41:45But in August, the US Army Air Force dropped its atomic bombs.
41:49Now, P-38 reconnaissance planes bore witness to the total destruction of the enemy.
41:59We were up at about 18,000 feet, and we could see it for probably eight, ten miles before we got there.
42:08And it was very interesting, because we had done a lot of bomb damage assessment, where normally you can tell the type of bombs that were used.
42:19It was sort of like, wow, that must have been one hell of a bomb.
42:24And it was something that left enough of an impact that it's forever burned in my memory.
42:36The awesome power unleashed by the US had ended Japan's resistance.
42:41World War II was over.
42:43During its four years of combat, the Lightning had grown from an undesirable contender into a reliable champion.
42:53In just two years, no less than 41 P-38 Aces had been created.
42:59And the aircraft itself had destroyed more Japanese planes than any other US fighter.
43:05I think the 38 was responsible for winning the war in the Pacific, almost.
43:12I mean, that's, you know, a big statement.
43:14But it had an awful lot to do with it.
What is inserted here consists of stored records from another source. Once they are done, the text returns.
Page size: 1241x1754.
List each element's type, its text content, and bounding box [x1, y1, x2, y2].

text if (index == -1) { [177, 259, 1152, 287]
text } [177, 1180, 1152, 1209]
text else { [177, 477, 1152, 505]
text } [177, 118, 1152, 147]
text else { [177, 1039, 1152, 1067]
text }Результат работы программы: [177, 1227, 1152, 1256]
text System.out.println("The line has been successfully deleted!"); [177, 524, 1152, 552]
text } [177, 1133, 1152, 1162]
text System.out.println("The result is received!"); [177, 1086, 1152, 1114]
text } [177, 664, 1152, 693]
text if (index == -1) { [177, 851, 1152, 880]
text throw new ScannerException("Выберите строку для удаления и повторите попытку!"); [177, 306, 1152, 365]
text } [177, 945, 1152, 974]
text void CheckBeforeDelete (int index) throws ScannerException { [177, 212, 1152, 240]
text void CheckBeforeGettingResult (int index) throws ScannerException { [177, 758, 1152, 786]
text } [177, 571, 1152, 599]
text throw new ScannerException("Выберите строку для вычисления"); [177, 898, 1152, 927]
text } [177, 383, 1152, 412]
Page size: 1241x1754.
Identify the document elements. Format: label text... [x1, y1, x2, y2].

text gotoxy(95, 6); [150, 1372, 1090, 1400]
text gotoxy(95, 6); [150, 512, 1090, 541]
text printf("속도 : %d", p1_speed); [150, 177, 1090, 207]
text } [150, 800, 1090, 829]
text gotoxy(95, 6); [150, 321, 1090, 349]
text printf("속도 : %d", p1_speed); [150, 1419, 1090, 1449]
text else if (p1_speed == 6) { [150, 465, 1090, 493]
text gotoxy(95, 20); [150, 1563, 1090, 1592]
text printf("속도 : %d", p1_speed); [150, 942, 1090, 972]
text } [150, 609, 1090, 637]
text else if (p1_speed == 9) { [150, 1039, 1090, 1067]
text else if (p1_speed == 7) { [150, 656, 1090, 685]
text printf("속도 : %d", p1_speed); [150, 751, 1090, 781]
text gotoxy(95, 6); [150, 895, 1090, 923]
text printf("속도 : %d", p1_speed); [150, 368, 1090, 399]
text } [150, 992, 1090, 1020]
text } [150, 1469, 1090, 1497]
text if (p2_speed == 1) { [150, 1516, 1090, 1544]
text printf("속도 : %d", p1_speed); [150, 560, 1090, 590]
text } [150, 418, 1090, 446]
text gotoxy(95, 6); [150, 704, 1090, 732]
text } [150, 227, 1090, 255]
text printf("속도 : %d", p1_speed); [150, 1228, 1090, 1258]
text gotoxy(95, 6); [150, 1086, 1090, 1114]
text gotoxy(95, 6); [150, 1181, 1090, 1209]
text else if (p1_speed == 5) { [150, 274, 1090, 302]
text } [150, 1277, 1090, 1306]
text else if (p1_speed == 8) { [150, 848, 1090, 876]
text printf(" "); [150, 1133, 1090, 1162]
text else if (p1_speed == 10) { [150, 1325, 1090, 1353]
43:17Not only was it a good fighter, it was a good dive bomber.
43:22And they also had the F-4 and the F-5, which were the photo versions.
43:27It was a wonderful aircraft.
43:28As I like to say, saved my butt down there in the World War II.
43:37The three leading aces in the theater flew P-38s.
43:42And I feel strongly that the P-38, the good Lord put that airplane over there, it was perfect for that mission.